Jakarta, Beritasatu.com – Presiden Joko Widodo (Jokowi) menolak rencana perjudian online bagi penerima bantuan sosial (bansos). Menurutnya, tidak ada rencana seperti itu.
Read More : 5 SPBU yang Beroperasi di Indonesia, Siapa Saja Pemiliknya?
Tidak, tidak, kata Jokowi usai meninjau program bantuan pompa air di Provinsi Karanganyar, Jawa Tengah, Rabu (19/6/2024), seperti dilansir YouTube Sekretariat Presiden.
Koordinator Menteri Perekonomian (Menko) Airlanga Hartarto juga menegaskan, tidak ada anggaran bantuan sosial (bansos) dalam APBN untuk keluarga korban perjudian online.ย Airlangga juga mengakui belum adanya koordinasi terkait pemberian bantuan sosial kepada keluarga korban perjudian online.

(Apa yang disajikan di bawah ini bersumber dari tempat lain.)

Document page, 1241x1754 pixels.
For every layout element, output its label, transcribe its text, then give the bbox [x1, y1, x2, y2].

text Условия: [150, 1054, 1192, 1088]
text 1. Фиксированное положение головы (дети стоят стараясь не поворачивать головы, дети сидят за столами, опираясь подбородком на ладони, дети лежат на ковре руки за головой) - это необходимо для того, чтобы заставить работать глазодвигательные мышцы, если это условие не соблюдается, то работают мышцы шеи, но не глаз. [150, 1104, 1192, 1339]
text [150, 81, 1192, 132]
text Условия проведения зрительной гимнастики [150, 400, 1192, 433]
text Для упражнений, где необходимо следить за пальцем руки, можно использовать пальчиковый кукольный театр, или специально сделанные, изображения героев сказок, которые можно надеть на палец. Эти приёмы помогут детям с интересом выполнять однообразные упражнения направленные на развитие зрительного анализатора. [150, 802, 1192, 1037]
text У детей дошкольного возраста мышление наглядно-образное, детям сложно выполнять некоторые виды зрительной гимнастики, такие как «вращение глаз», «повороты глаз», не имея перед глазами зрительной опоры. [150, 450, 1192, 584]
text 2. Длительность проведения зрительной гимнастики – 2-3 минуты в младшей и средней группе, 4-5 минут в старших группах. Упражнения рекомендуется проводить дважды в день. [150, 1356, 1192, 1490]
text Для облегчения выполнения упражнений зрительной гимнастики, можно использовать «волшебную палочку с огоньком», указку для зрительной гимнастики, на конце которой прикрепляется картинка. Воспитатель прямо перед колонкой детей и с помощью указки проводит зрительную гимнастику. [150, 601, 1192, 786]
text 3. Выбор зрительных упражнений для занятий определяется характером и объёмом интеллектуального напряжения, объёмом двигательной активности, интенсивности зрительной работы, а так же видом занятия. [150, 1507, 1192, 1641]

Ya, pertama-tama terkait dengan perjudian online, itu tidak ada dalam anggaran saat ini, kata Airlangga usai salat Idul Adha di Masjid Ainul Hikma, DPP Partai Golkar, Palmera, Jakarta Barat, Senin (17/1). 6/2024).
Sebelumnya, Menteri Koordinator Pembangunan Manusia dan Kebudayaan (Menko PMK) Muhadjir Efendi memperkirakan para pelaku judi online bisa dimasukkan sebagai penerima bantuan sosial. Pihaknya juga mengadvokasi para pemain judi online sebagai solusi terhadap praktik perjudian online.

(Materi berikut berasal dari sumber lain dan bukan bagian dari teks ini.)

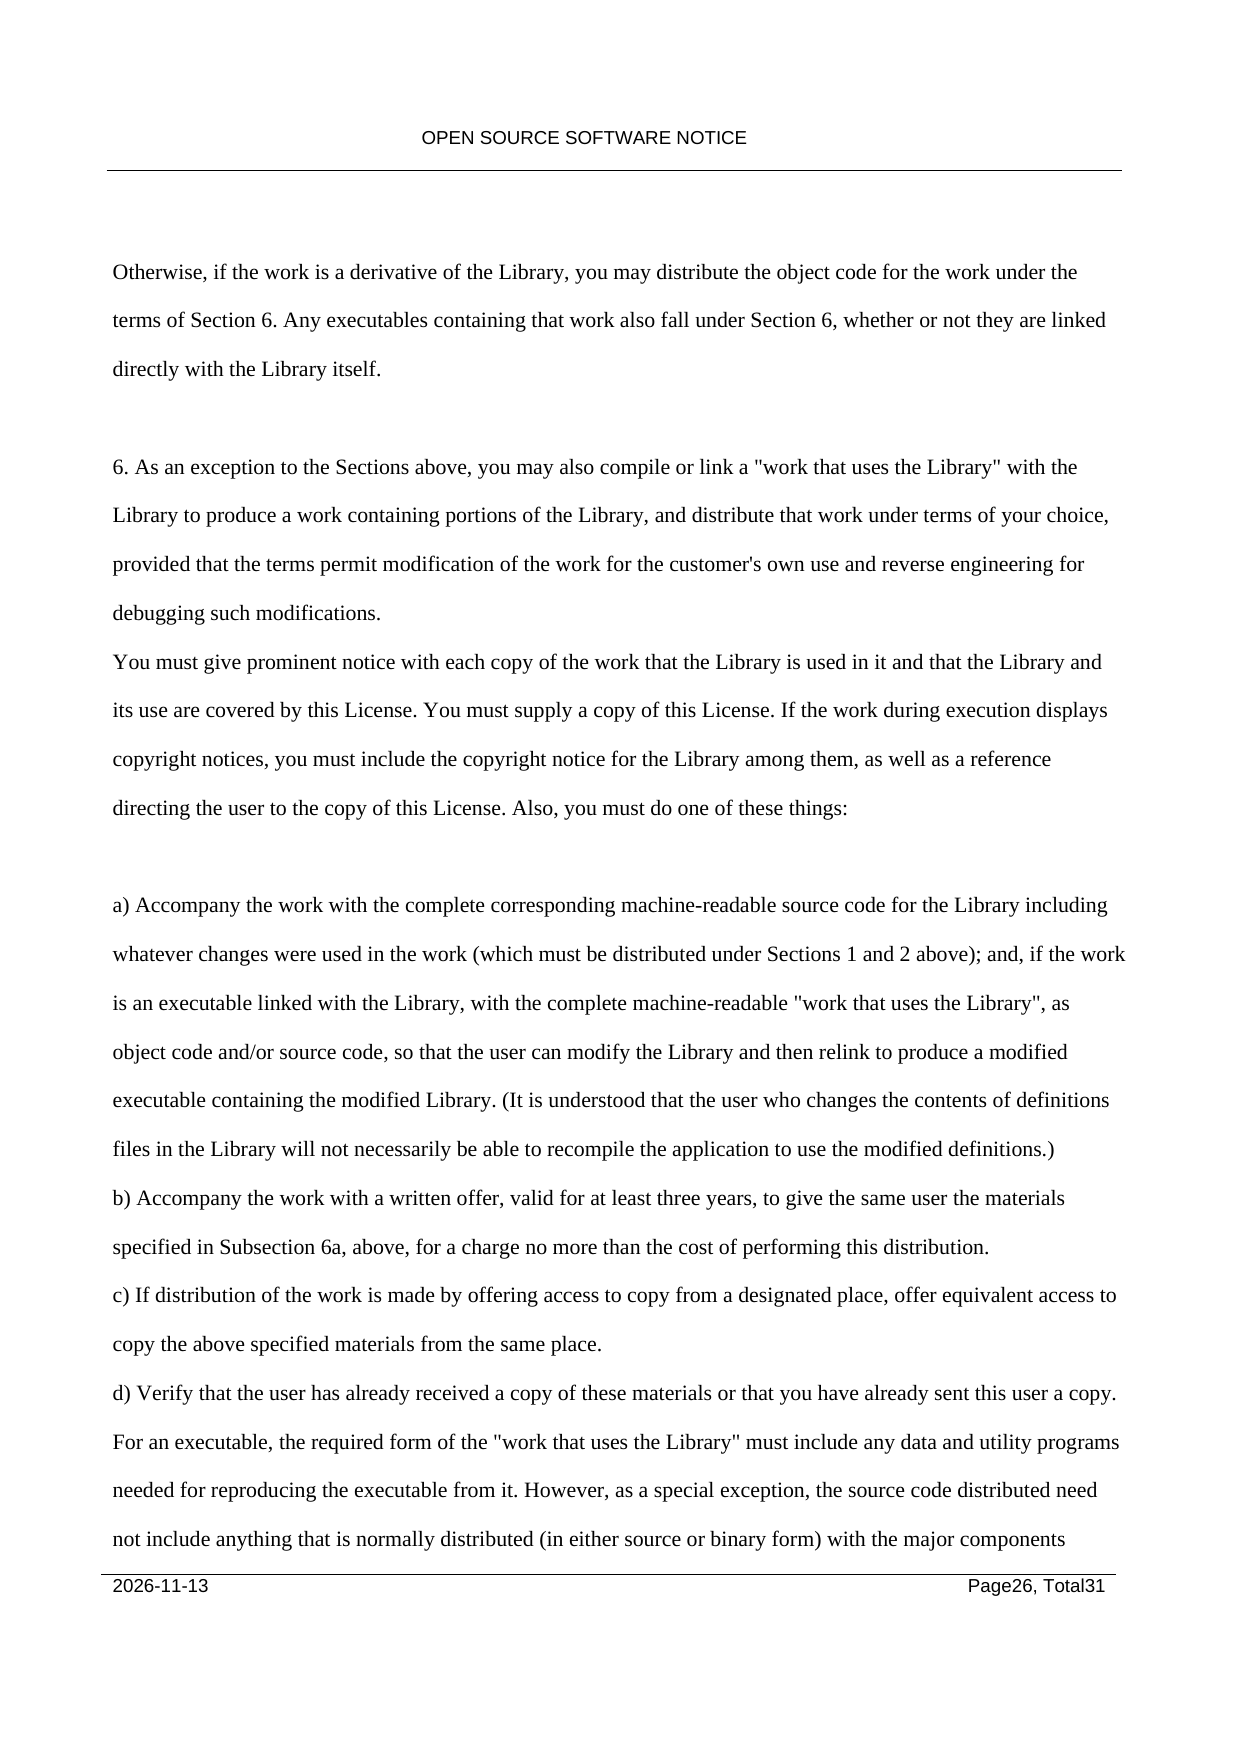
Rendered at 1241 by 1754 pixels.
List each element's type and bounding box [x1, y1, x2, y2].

text [112, 206, 1128, 1555]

Read More : Link Pendaftaran Resmi SNBP 2025, Lengkap dengan Langkah-langkahnya
โKami sudah banyak melakukan advokasi terhadap korban perjudian online. Misalnya kami memasukkan mereka ke dalam Data Konsolidasi Perlindungan Sosial (DTKS) sebagai penerima bansos. meminta Kementerian Sosial turun tangan memberikan bimbingan dan arahan,โ kata Muhajir di kompleks Istana Kepresidenan Jakarta, Kamis (13/6/2024).